Directions:
Your response must be made up of each line in the data below that contains the string "squamous".

(Collected data entries)
--- --- ---

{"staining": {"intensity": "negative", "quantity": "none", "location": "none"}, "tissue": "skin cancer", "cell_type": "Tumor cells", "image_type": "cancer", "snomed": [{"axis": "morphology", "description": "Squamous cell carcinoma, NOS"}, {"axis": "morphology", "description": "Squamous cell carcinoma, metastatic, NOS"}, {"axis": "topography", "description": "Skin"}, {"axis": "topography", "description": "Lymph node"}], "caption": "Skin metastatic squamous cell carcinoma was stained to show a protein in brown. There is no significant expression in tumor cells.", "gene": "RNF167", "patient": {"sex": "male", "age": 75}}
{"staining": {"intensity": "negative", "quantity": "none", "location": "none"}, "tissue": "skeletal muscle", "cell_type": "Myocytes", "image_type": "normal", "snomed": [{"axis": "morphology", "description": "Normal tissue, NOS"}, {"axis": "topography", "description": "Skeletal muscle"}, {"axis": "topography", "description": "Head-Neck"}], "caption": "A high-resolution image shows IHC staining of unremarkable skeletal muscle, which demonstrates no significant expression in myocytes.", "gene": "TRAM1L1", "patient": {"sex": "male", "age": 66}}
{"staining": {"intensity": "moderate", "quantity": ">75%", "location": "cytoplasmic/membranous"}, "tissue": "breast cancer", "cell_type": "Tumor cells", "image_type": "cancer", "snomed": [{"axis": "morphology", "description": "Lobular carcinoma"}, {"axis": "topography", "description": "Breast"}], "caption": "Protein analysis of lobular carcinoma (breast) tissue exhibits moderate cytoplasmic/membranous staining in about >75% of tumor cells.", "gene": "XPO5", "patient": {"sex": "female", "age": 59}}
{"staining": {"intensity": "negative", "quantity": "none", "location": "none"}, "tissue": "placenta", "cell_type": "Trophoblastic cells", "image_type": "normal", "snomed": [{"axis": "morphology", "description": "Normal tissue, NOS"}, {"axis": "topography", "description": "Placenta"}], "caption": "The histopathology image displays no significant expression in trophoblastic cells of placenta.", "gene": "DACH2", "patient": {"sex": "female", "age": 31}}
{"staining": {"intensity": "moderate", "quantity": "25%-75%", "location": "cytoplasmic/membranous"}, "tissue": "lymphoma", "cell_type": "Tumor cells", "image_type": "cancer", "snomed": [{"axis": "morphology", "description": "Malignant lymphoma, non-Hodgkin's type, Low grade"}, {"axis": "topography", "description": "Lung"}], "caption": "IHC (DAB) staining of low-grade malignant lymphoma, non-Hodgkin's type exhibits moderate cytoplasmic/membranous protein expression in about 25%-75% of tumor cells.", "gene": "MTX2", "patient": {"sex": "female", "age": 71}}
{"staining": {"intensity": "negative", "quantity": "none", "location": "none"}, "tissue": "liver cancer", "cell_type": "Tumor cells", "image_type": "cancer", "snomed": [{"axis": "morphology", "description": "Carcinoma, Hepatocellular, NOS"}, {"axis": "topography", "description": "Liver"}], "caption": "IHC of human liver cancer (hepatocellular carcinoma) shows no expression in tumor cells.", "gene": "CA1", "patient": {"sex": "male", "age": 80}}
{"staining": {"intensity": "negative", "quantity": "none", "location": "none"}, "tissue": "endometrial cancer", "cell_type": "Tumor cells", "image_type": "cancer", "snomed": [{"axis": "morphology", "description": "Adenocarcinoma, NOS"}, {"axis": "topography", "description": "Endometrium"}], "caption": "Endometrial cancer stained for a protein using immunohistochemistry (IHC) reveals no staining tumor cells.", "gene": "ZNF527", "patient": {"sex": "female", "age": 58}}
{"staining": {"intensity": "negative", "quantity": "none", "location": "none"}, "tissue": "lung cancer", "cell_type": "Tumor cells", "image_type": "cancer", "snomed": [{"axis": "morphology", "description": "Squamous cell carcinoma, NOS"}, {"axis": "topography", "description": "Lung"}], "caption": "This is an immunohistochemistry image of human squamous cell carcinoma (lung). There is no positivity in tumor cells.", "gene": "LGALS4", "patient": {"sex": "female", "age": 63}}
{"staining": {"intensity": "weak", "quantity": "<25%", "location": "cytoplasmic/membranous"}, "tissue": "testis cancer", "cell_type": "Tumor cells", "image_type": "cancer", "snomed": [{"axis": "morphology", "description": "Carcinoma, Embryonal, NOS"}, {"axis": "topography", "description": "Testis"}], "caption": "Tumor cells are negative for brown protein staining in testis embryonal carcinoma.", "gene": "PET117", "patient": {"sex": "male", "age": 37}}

--- --- ---

Output for this exercise:
{"staining": {"intensity": "negative", "quantity": "none", "location": "none"}, "tissue": "skin cancer", "cell_type": "Tumor cells", "image_type": "cancer", "snomed": [{"axis": "morphology", "description": "Squamous cell carcinoma, NOS"}, {"axis": "morphology", "description": "Squamous cell carcinoma, metastatic, NOS"}, {"axis": "topography", "description": "Skin"}, {"axis": "topography", "description": "Lymph node"}], "caption": "Skin metastatic squamous cell carcinoma was stained to show a protein in brown. There is no significant expression in tumor cells.", "gene": "RNF167", "patient": {"sex": "male", "age": 75}}
{"staining": {"intensity": "negative", "quantity": "none", "location": "none"}, "tissue": "lung cancer", "cell_type": "Tumor cells", "image_type": "cancer", "snomed": [{"axis": "morphology", "description": "Squamous cell carcinoma, NOS"}, {"axis": "topography", "description": "Lung"}], "caption": "This is an immunohistochemistry image of human squamous cell carcinoma (lung). There is no positivity in tumor cells.", "gene": "LGALS4", "patient": {"sex": "female", "age": 63}}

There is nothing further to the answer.